Pretty Boy Floyd – Woody Guthrie

Pretty Boy Floyd is a partially fictionalized bio-song about a bankrobber whose real name was Charles Arthur Floyd.  His parents had a small farm, they were dirt-poor. His father spent most of his time trying to stay one step ahead of foreclosure. Droughts, plagues and dust storms brought farm production down to a crawl. In an attempt to help keep themselves fed the family became involved in the bootlegging business. After several petty robberies, Floyd served served five years in prison for a payroll robbery in 1925 in St. Louis, Missouri and when paroled, vowed that he would never see the inside of another prison. He committed a series of bank robberies over the next several years; and earned the nickname "Pretty Boy" when the payroll master at one robbery described him as "a mere boy — a pretty boy with apple cheeks." Like his contemporary Baby Face Nelson, Floyd hated his nickname.

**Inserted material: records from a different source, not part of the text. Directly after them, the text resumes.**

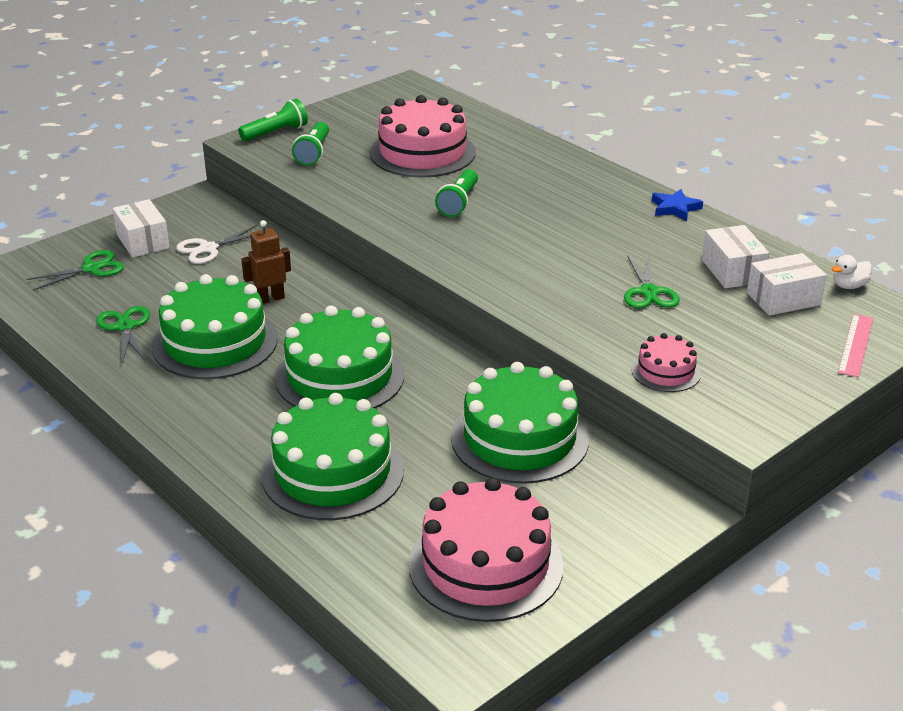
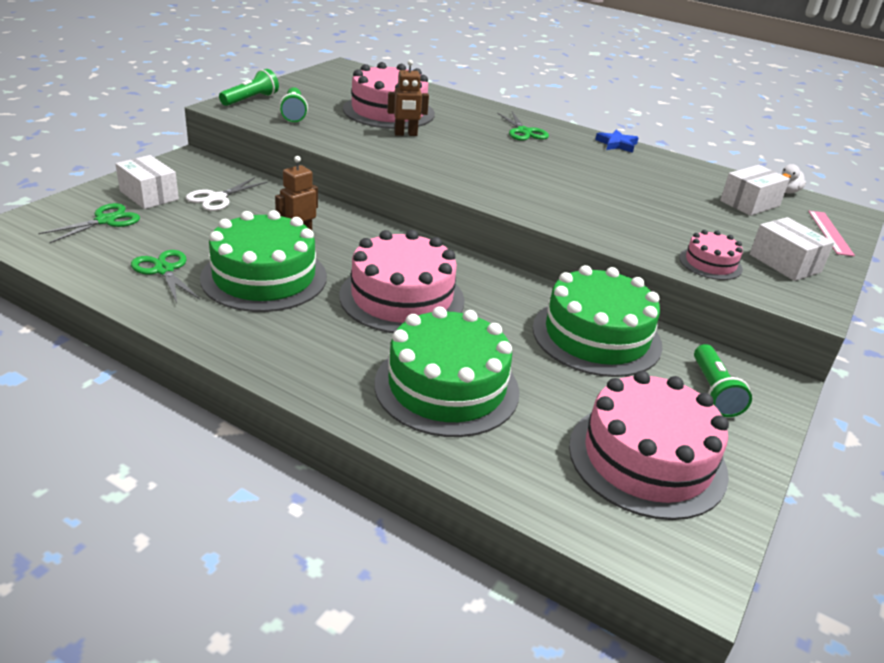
camera: 20 degrees left, 0 degrees up
green cake [275,305,404,409] -> pink cake [339,230,465,333]
green flashlight [435,169,478,217] -> green flashlight moved to [694,344,752,417]
green scissors [624,255,680,308] -> green scissors moved to [497,112,549,141]
white box [702,225,769,288] -> white box moved to [750,217,834,281]
none -> brown robot [387,60,429,136]

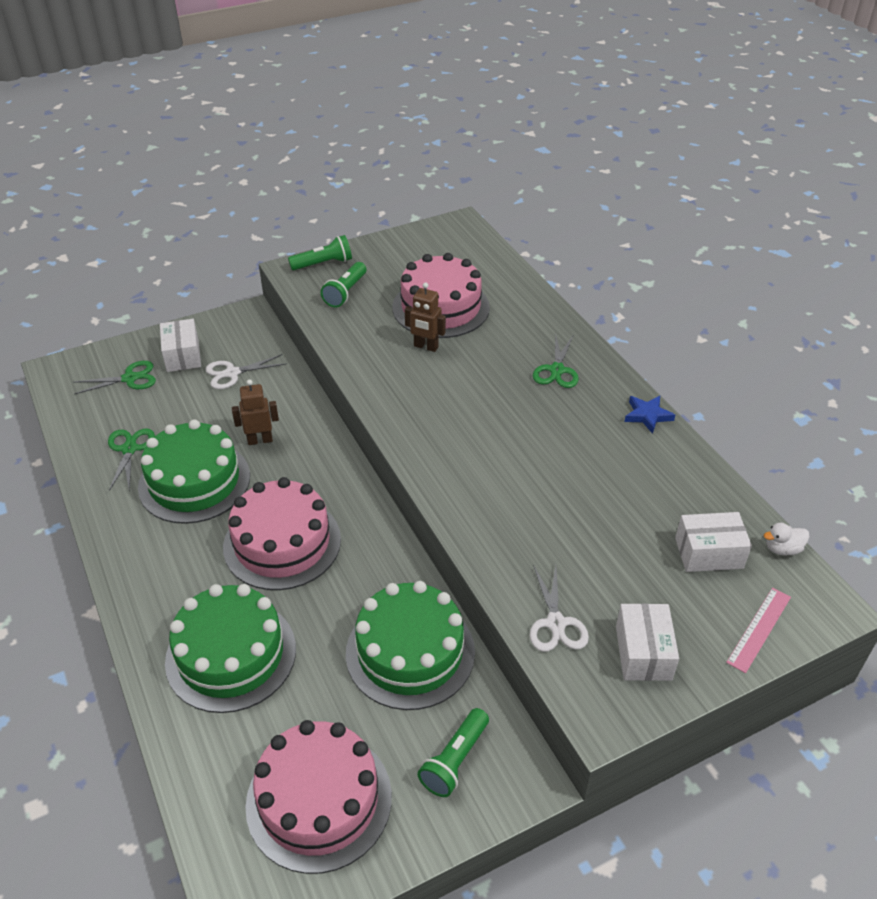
camera: 35 degrees right, 10 degrees up
pink cake [679,230,743,280] -> white scissors [530,565,589,652]

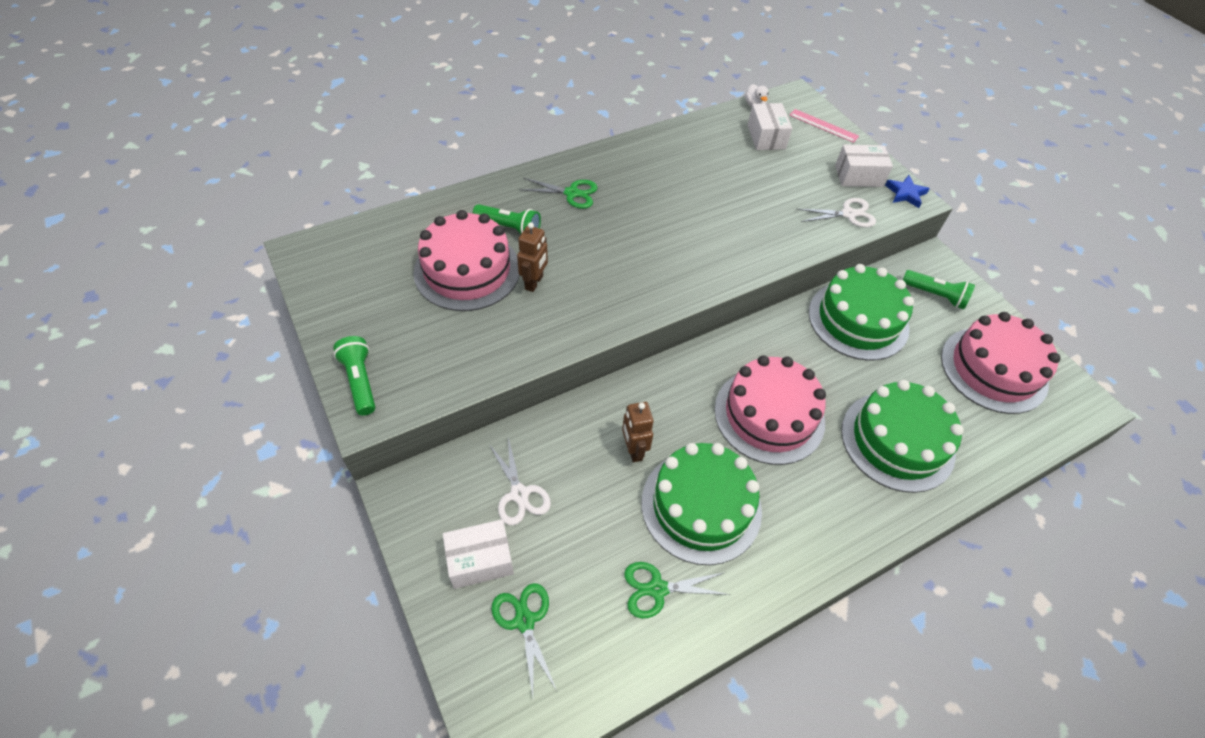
camera: 95 degrees left, 10 degrees up
green flashlight [321,262,366,308] -> green flashlight moved to [473,204,541,234]
blue star [624,396,675,434] -> blue star moved to [885,175,930,208]

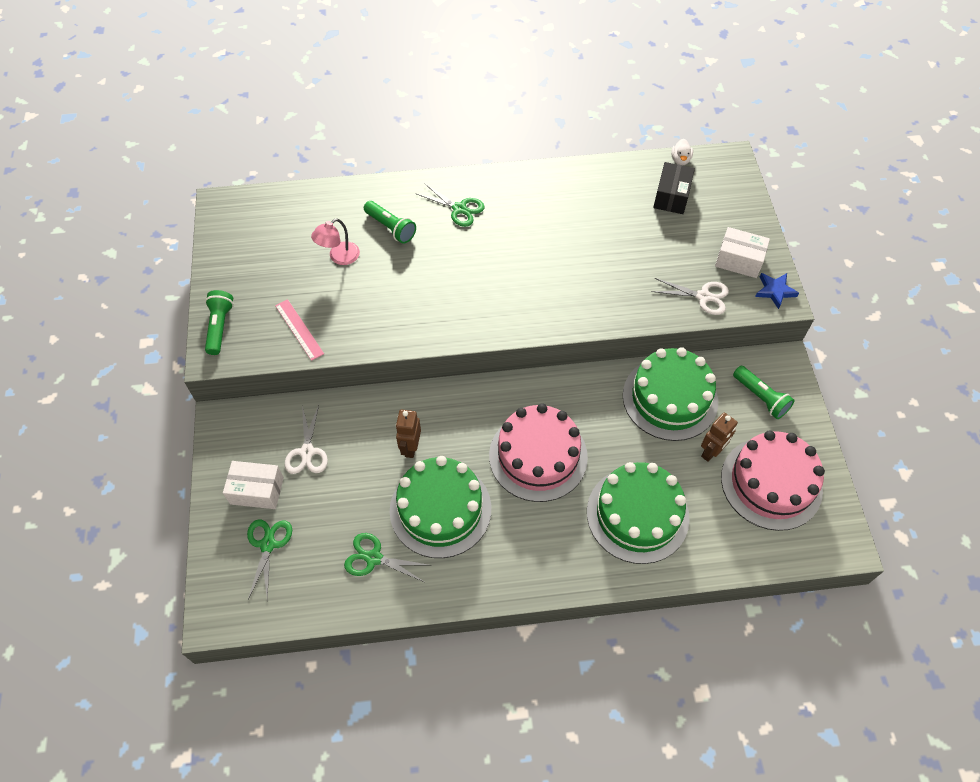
camera: 25 degrees right, 5 degrees up
pink cake [413,210,520,311] -> pink lamp [311,218,360,265]
brown robot [517,222,548,292] -> brown robot moved to [701,413,738,462]
white box [748,103,792,150] -> black box [653,162,695,214]
pink ruler [789,109,859,143] -> pink ruler moved to [275,299,324,361]

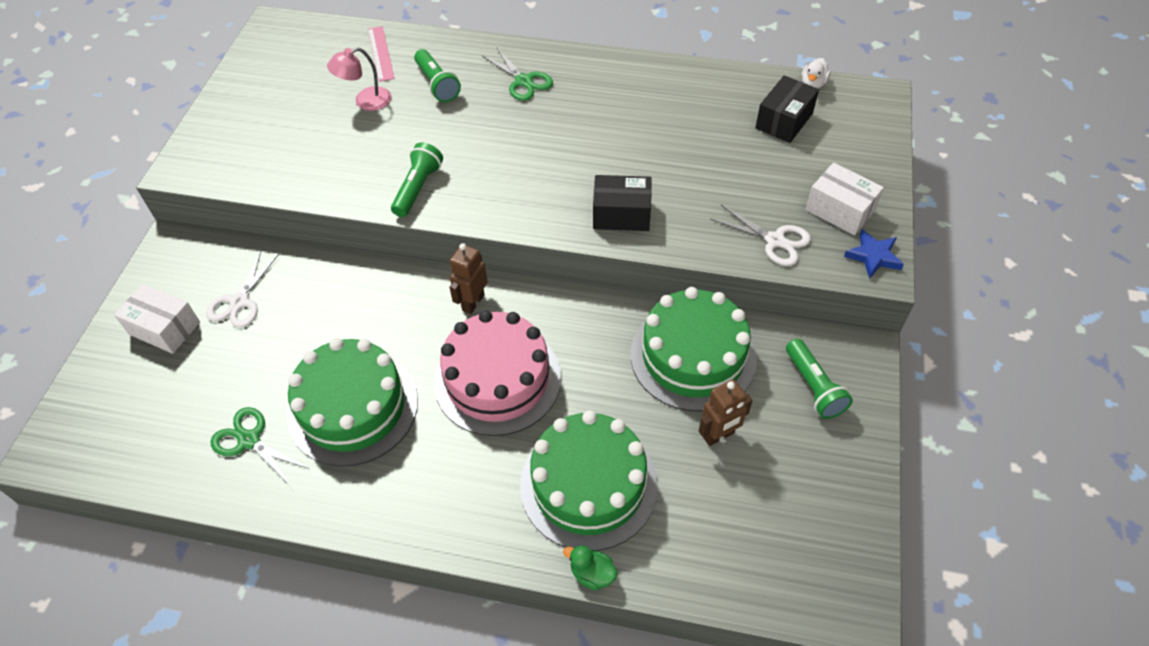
camera: 20 degrees right, 5 degrees down
green flashlight [205,290,234,355] -> green flashlight moved to [391,143,443,217]
green scissors [247,520,292,599] -> none
pink ruler [275,299,324,361] -> pink ruler moved to [368,26,395,82]
brown robot [396,410,421,458] -> brown robot moved to [449,243,488,314]
pink cake [721,431,825,531] -> none
none -> green duck [563,545,617,590]
none -> black box [593,175,652,231]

He was a folk hero to the people of Oklahoma who perceived him as a "Sagebrush Robin Hood", stealing from the rich banks to help the poor eat by buying them groceries and tearing up their mortgages during the robberies.  He was a gentleman even in his crimes, always well groomed, immaculately dressed and courteous to his victims.  Legend has it that Pretty Boy Floyd found it easy to hide among the poor farmers and sharecroppers who had little affection for the law or the banks as both were held responsible for so many people losing their farms.

Eventually, Pretty Boy Floyd’s crimes placed him on the FBI’s Most Wanted list as Public Enemy #1 and drew the attention of agent, Melvin Purvis, who eventually caught up with him in East Liverpool, Ohio on October 22, 1934 and, according to some eye-witness accounts, after Floyd was wounded and disarmed, Purvis had him executed.

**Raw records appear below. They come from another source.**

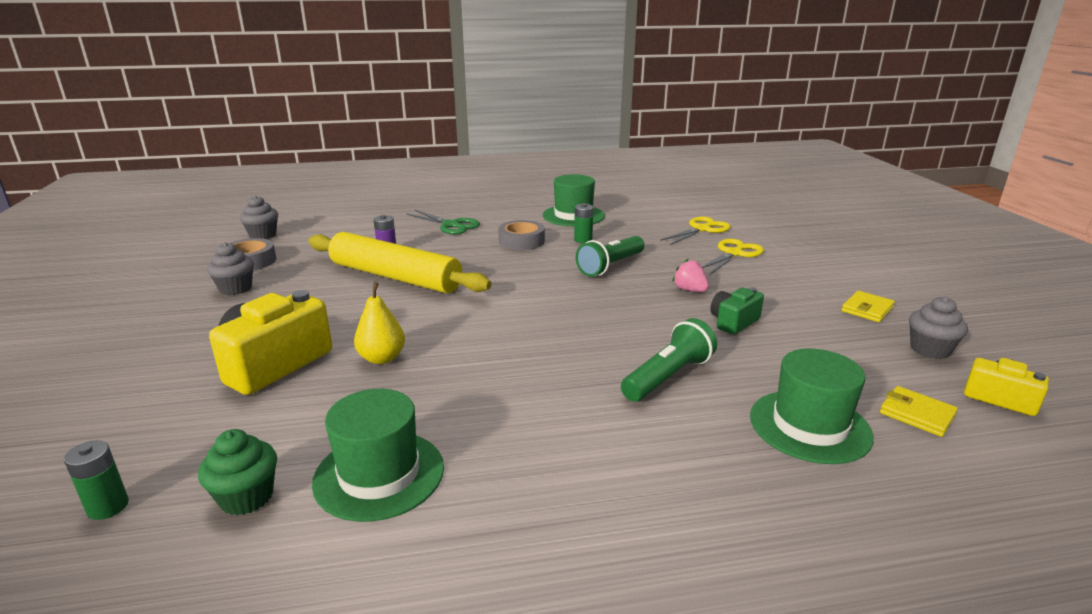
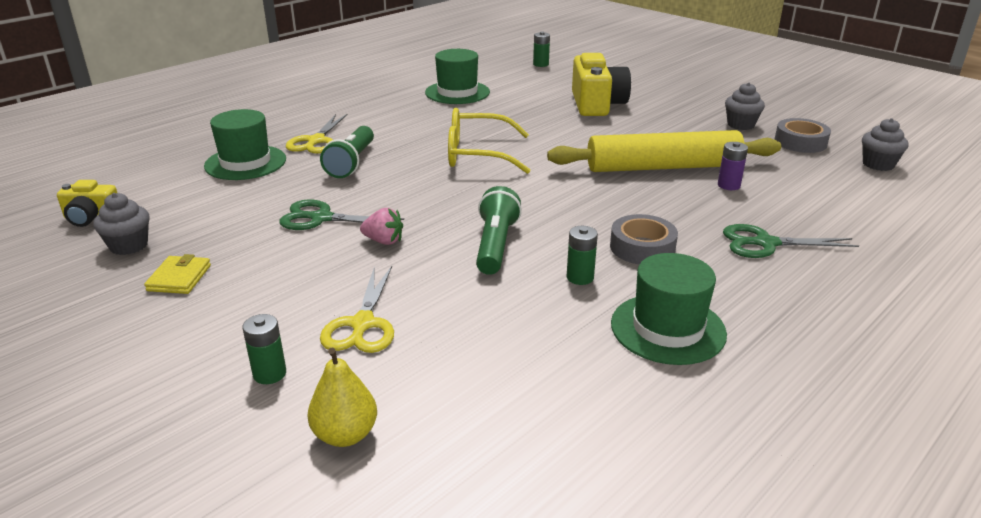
camera: 145 degrees right, 5 degrees up
green cupcake [198,429,277,515] -> none
yellow pear [354,282,405,364] -> yellow pear moved to [307,347,377,447]
yellow scissors [660,217,731,245] -> yellow scissors moved to [286,114,348,154]
green camera [710,287,764,335] -> green scissors [279,200,404,230]
yellow wallet [880,386,958,437] -> none
none -> green battery [242,314,286,384]
none -> yellow glasses [448,108,531,174]

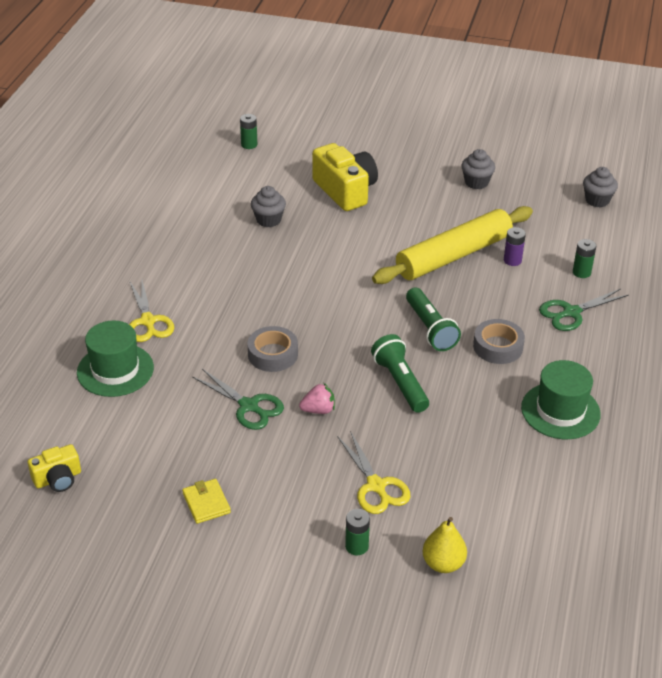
camera: 30 degrees left, 10 degrees up
grey cupcake [93,193,150,255] -> grey cupcake moved to [251,186,286,227]
green scissors [279,200,404,230] -> green scissors turned 120 degrees counterclockwise [193,369,284,430]
green flashlight [320,126,374,178] -> green flashlight moved to [406,288,461,351]
green hat [425,49,490,104] -> none
yellow glasses [448,108,531,174] -> none
green battery [567,226,598,285] -> green battery moved to [573,239,596,278]
grey tape [775,118,831,153] -> grey tape moved to [247,326,298,372]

Floyd's funeral in Sallisaw, Oklahoma was attended by between 20,000 and 40,000 people and remains the largest funeral in Oklahoma history.


Do Re Mi – Woody Guthrie

"Do Re Mi" was written by Woody Guthrie and deals with the experiences and reception of Dust Bowl migrants when they arrived in California. The song takes the form of a warning to would-be migrants to stay where they are (places of origin mentioned include Texas, Oklahoma, Kansas, Georgia and Tennessee) but is also a protest song that chides the State of California for its treatment of those who’ve fallen on hard times.

Although the weather was comparatively balmy and farmers' fields were bountiful with produce, Californians also felt the effects of the Depression. Local and state infrastructures were already overburdened, and the steady stream of newly arriving migrants was more than many Californians could bear. For those unfortunate people who had survived the droughts, the dust storms and being evicted from their farms by the banks they then found themselves turned away at the California border simply for not having enough money. In early 1936, the Los Angeles Police Department sent 150 police officers to points along the Arizona border with orders to stop anyone without sufficient funds to support themselves until the ACLU filed suit in Federal Court. In addition, laws were passed in California making it a crime to transport an “indigent person” into the state. These laws were later declared unconstitutional by the U.S. Supreme Court declaring “indigence alone cannot be used by a state to limit a person’s rights as a citizen.”

Pastures of Plenty – Woody Guthrie

Woody Guthrie wrote "Pastures of Plenty" about the lives of migrant agricultural workers, as described in John Steinbeck's "Grapes of Wrath." Guthrie wrote this after the Bonneville Power Administration (BPA) hired him for a 30-day period to write songs about their projects, including the "Grand Coulee Dam." Guthrie poetically tells the story and expands our understanding of the hard work and the inherent dignity of these forgotten workers.